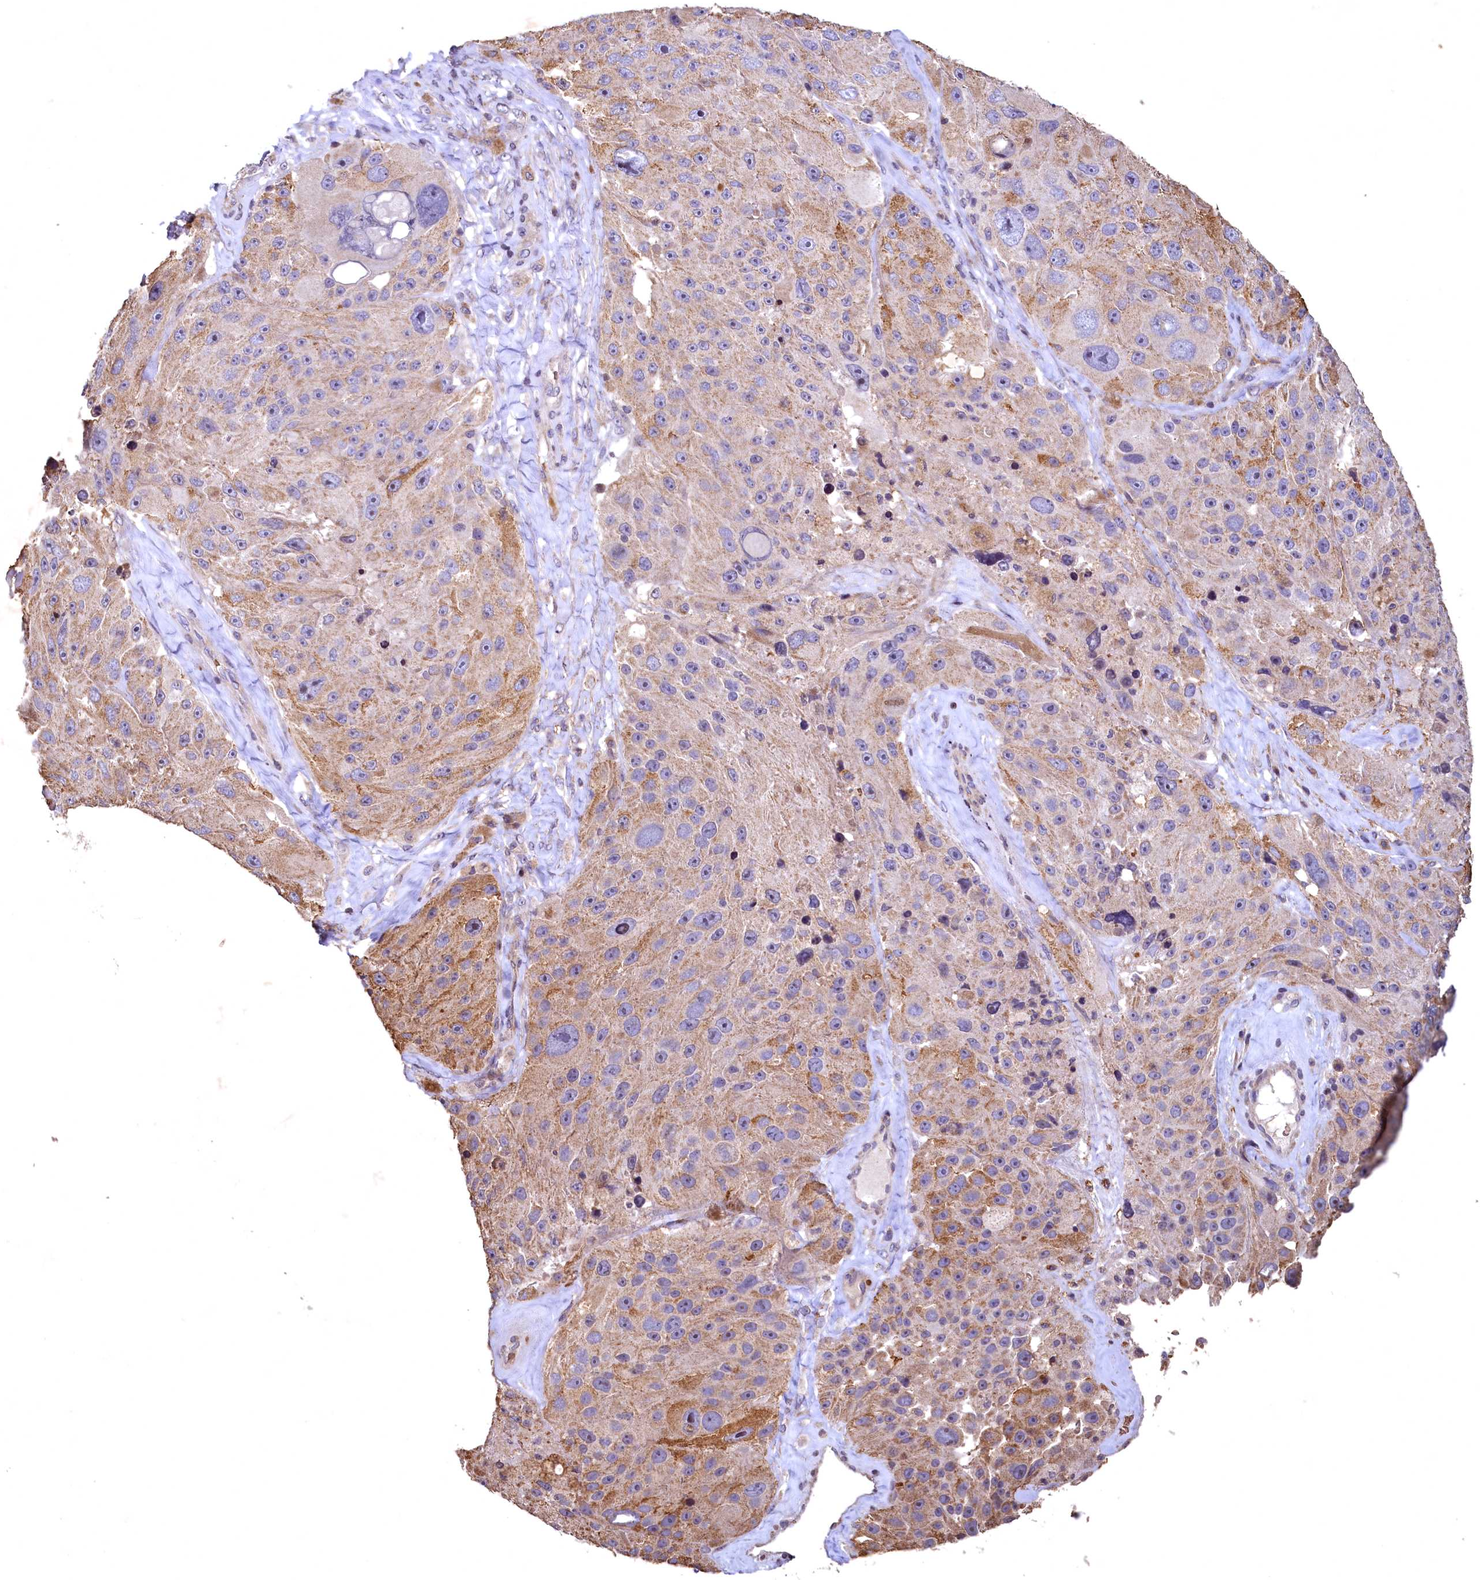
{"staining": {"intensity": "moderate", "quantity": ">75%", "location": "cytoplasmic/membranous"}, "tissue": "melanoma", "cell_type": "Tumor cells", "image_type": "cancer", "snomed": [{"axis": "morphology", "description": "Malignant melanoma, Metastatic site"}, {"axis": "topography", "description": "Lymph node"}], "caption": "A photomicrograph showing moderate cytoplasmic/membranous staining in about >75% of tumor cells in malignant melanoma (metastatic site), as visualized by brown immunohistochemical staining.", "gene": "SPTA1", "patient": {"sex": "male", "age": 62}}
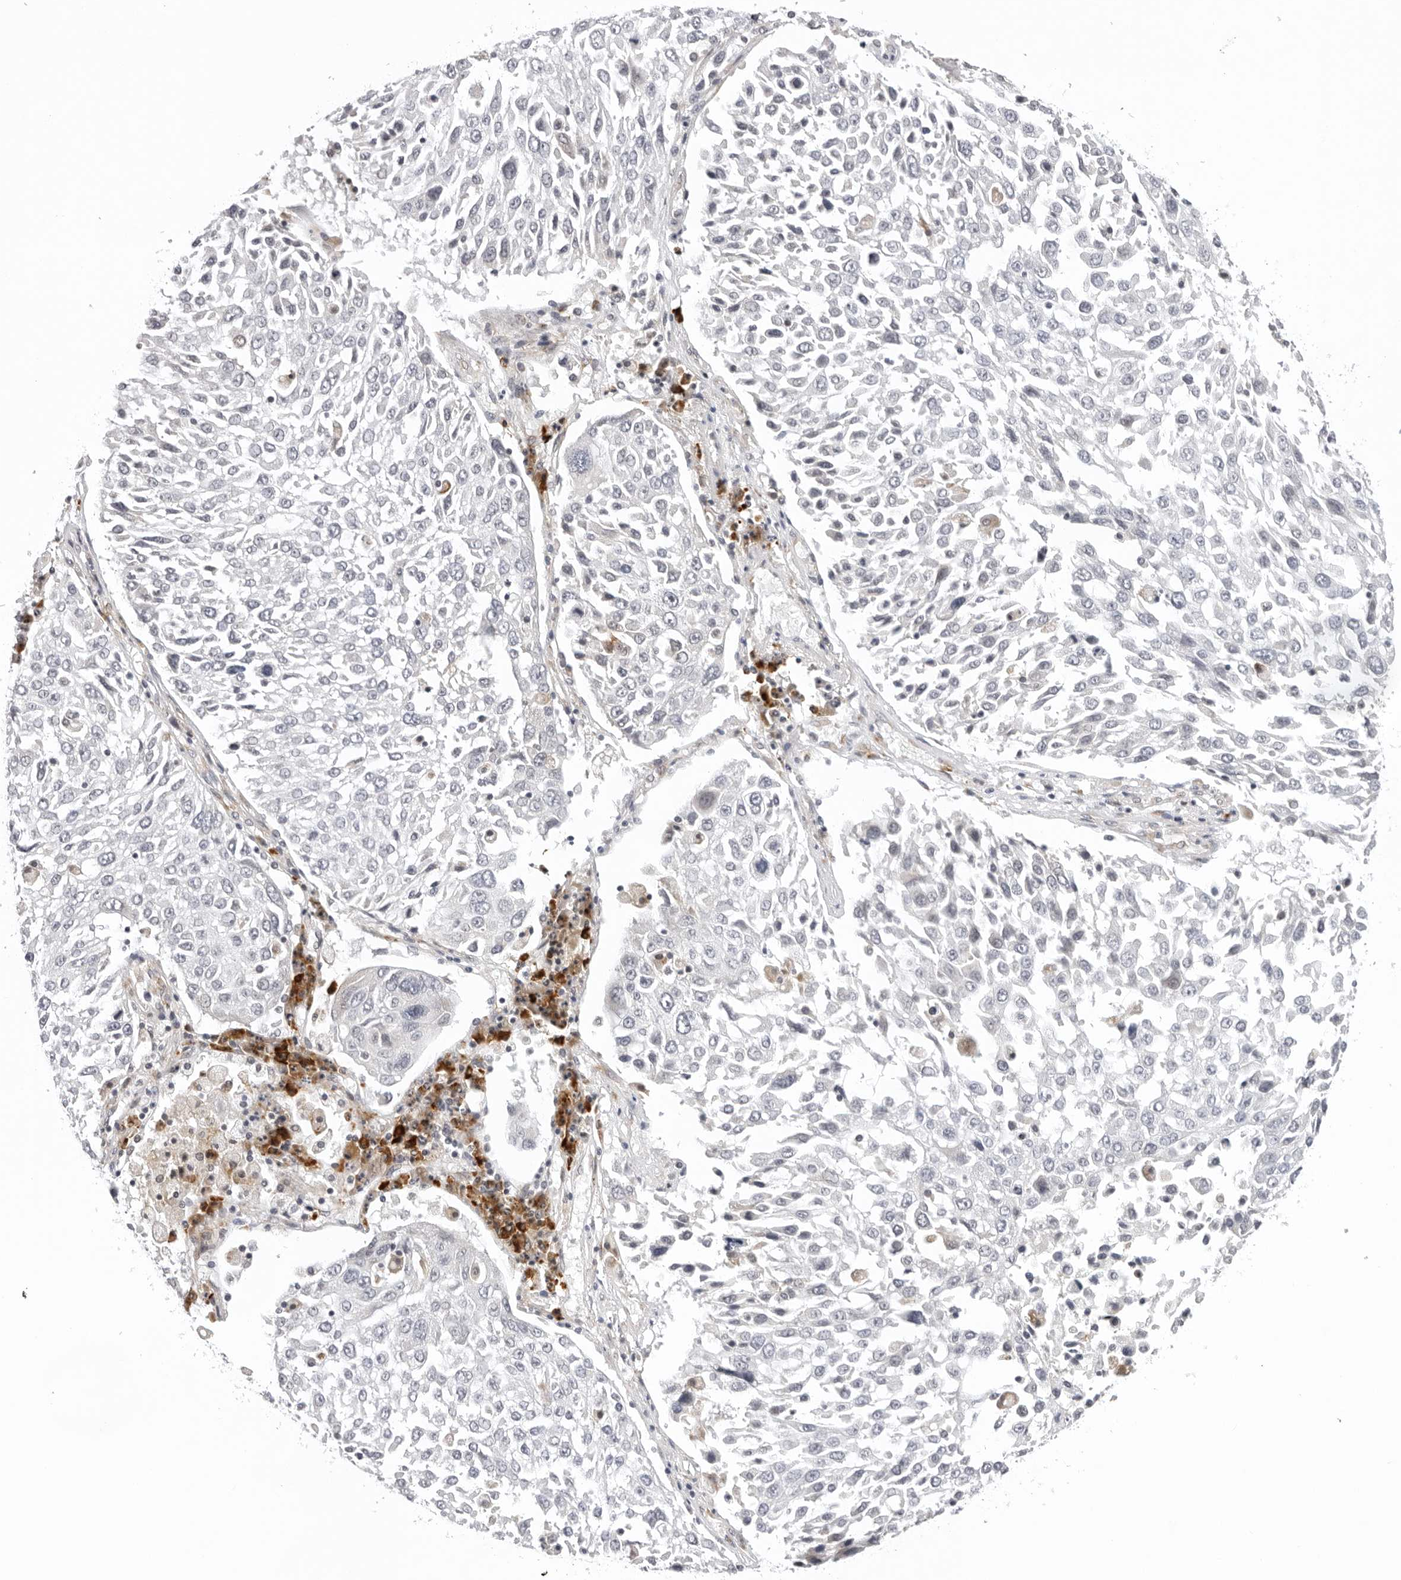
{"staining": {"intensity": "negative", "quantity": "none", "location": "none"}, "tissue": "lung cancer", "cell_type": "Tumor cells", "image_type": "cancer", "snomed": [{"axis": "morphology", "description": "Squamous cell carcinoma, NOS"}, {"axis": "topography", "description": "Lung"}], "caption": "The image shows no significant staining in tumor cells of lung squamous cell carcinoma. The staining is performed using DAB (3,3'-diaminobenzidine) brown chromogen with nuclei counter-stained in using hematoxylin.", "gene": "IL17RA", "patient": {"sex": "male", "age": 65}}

---

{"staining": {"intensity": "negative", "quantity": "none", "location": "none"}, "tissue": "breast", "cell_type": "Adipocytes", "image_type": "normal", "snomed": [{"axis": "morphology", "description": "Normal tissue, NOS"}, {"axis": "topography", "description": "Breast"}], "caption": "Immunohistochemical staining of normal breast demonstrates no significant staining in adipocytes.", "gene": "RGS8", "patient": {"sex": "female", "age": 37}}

• PROBLEM STATEMENT:
Check each line of the records above for "cells", and copy those that have it.

• WRITTEN SOLUTION:
{"staining": {"intensity": "moderate", "quantity": ">75%", "location": "cytoplasmic/membranous"}, "tissue": "melanoma", "cell_type": "Tumor cells", "image_type": "cancer", "snomed": [{"axis": "morphology", "description": "Malignant melanoma, Metastatic site"}, {"axis": "topography", "description": "Lymph node"}], "caption": "A photomicrograph showing moderate cytoplasmic/membranous staining in about >75% of tumor cells in malignant melanoma (metastatic site), as visualized by brown immunohistochemical staining.", "gene": "SPTA1", "patient": {"sex": "male", "age": 62}}
{"staining": {"intensity": "negative", "quantity": "none", "location": "none"}, "tissue": "lung cancer", "cell_type": "Tumor cells", "image_type": "cancer", "snomed": [{"axis": "morphology", "description": "Squamous cell carcinoma, NOS"}, {"axis": "topography", "description": "Lung"}], "caption": "The image shows no significant staining in tumor cells of lung squamous cell carcinoma. The staining is performed using DAB (3,3'-diaminobenzidine) brown chromogen with nuclei counter-stained in using hematoxylin.", "gene": "IL17RA", "patient": {"sex": "male", "age": 65}}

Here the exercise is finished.